Cinema Alcázar es también singular porque gravita sobre la línea divisoria entre la ficción y el documental. ¿Qué motivaciones existen detrás de esto?

Siempre me ha interesado contar historias de vida. En 1990 entré por primera vez a ese cine en ruinas, en la zona en escombros de Managua, y me impactó mucho ver que alguna gente vivía ahí. Recuerdo a una señora, en el balcón, quien aprovechaba los últimos rayos del Sol para hacer la tarea con un niño. Cinema Alcázar está a mitad de camino entre el documental y la ficción ya que, por un lado, todo está allí reconstruido, pero igualmente está compuesto por las historias de vida que ocurren en ese lugar.

La isla de los niños perdidos representa un cambio significativo en cuanto a los recursos disponibles y la propuesta formal.

Sí. Este fue un proceso completamente distinto porque convivimos durante tres meses con los detenidos, y debimos proponer algo para permanecer durante ese tiempo en la cárcel.

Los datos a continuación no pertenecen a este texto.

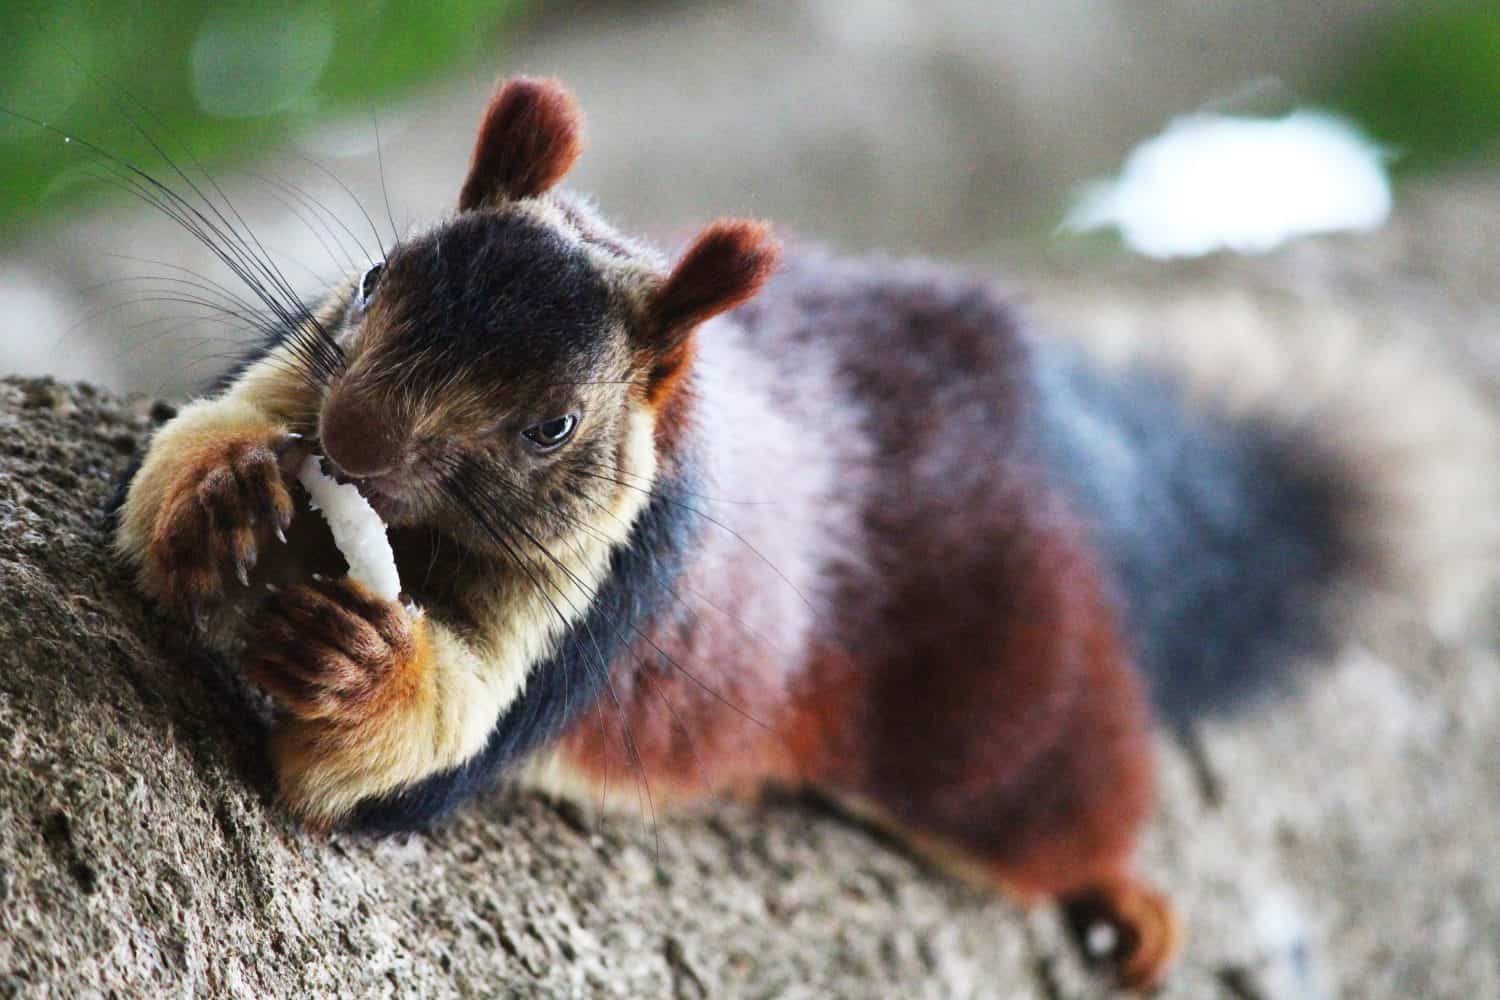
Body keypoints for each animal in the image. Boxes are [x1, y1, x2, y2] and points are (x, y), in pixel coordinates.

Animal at [111, 77, 1494, 992]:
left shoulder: (612, 590)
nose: (353, 444)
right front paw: (218, 492)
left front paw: (358, 665)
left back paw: (1119, 887)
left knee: (1064, 797)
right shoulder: (292, 362)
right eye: (367, 283)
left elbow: (401, 770)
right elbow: (167, 475)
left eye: (555, 425)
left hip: (1000, 709)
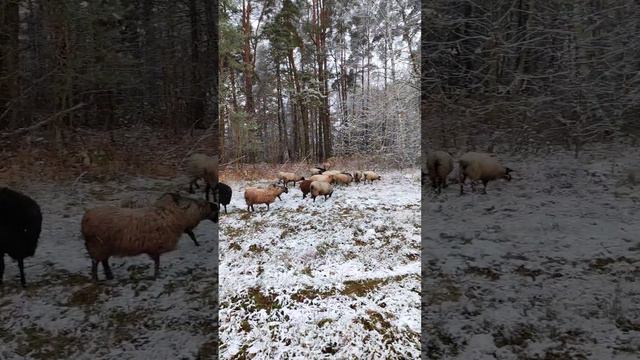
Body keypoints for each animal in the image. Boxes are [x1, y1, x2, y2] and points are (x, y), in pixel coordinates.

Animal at [82, 191, 219, 282]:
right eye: (214, 209)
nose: (217, 220)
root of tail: (86, 218)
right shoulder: (156, 245)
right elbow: (157, 262)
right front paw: (156, 276)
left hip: (104, 247)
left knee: (104, 261)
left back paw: (109, 276)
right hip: (98, 246)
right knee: (96, 263)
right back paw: (96, 280)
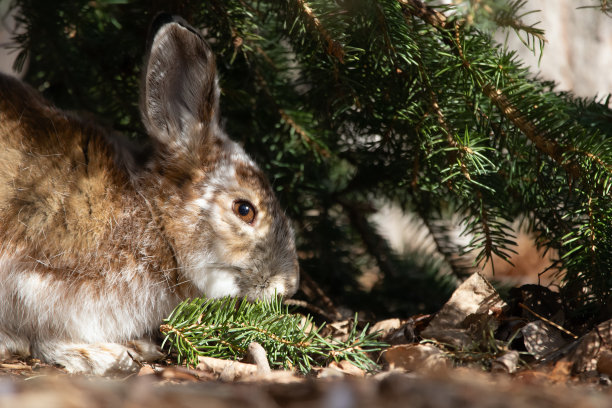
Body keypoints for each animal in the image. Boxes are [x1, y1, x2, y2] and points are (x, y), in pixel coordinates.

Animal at [0, 14, 298, 374]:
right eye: (244, 210)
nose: (288, 286)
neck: (155, 216)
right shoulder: (35, 284)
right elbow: (46, 339)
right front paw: (104, 355)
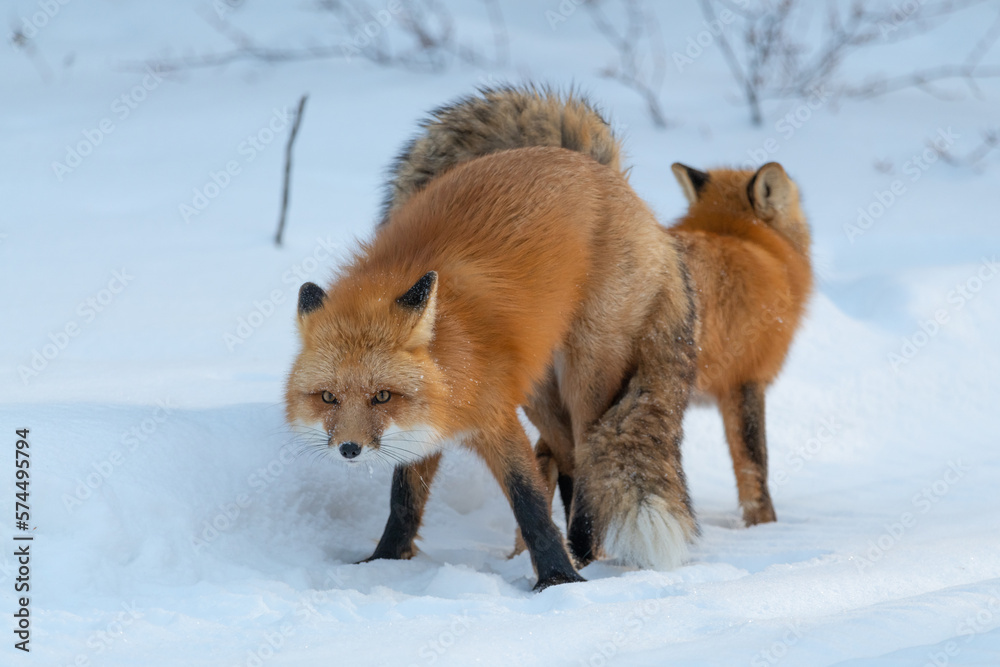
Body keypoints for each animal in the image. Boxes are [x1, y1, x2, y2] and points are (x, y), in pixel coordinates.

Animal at [284, 88, 697, 589]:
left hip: (587, 375)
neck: (453, 353)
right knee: (568, 455)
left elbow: (529, 502)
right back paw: (580, 552)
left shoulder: (496, 416)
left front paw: (557, 581)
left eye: (381, 396)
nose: (349, 448)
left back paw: (582, 552)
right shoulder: (426, 425)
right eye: (328, 397)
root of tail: (600, 169)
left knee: (590, 455)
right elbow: (404, 501)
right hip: (539, 388)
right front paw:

De allí surgió la idea de hacer un taller de video, que además creó algo muy importante en el cine documental: las condiciones para que ocurran las cosas.

“Hubo días en los que no ocurría nada, y además teníamos la tarea de transmitir un conocimiento para que ellos pudieran hacer sus películas, lo que para ellos ha sido una experiencia muy importante.

“Al principio pensé que, a los tres días, el sistema penitenciario nos iba a cortar. Entonces me dije: ‘Bueno, los muchachos pueden filmar y tendremos sus tomas’. Al final no hubo censura y pudimos filmar todo aquello que queríamos, dentro de los límites éticos que nos impusimos.

Hablemos de La Yuma , el proyecto de largometraje de ficción en el que usted trabaja ahora.

¡Es una locura! No sé qué me pasó el día que escribí esa historia, pero la haremos: comenzaremos a filmar en noviembre. Es extremadamente difícil levantar un proyecto de este nivel en Nicaragua. Llevamos diez años en este proceso y, cuando salga la película, será el primer largometraje nicaragüense de los últimos veinte años. Estamos en un desierto absoluto, especialmente en el audiovisual.

“La chispa que encendió todo esto fue el Fondo Centroamericano y del Caribe, Cinergia. A partir de su apoyo económico fue posible rescribir, buscar financiamiento, ir a Berlín, a Guadalajara y a otros festivales. De momento tenemos el setenta por ciento del presupuesto.

¿De qué trata la película?

Es la historia de una muchacha de los barrios populares de Managua que quiere ser boxeadora. La Yuma es rebelde y decidida, no se duerme en el camino, y, por casualidades de la vida, se encuentra con un joven estudiante, de clase media, con quien inicia una historia de amor. A través de los personajes, se ilustran las dificultades de la juventud en diversos estratos sociales. La cinta es un retrato de Managua, de la lucha diaria para salir adelante; pero no es triste, sino con mucho humor, pues esto caracteriza al nicaragüense: esa es su forma de transgredir la fatalidad.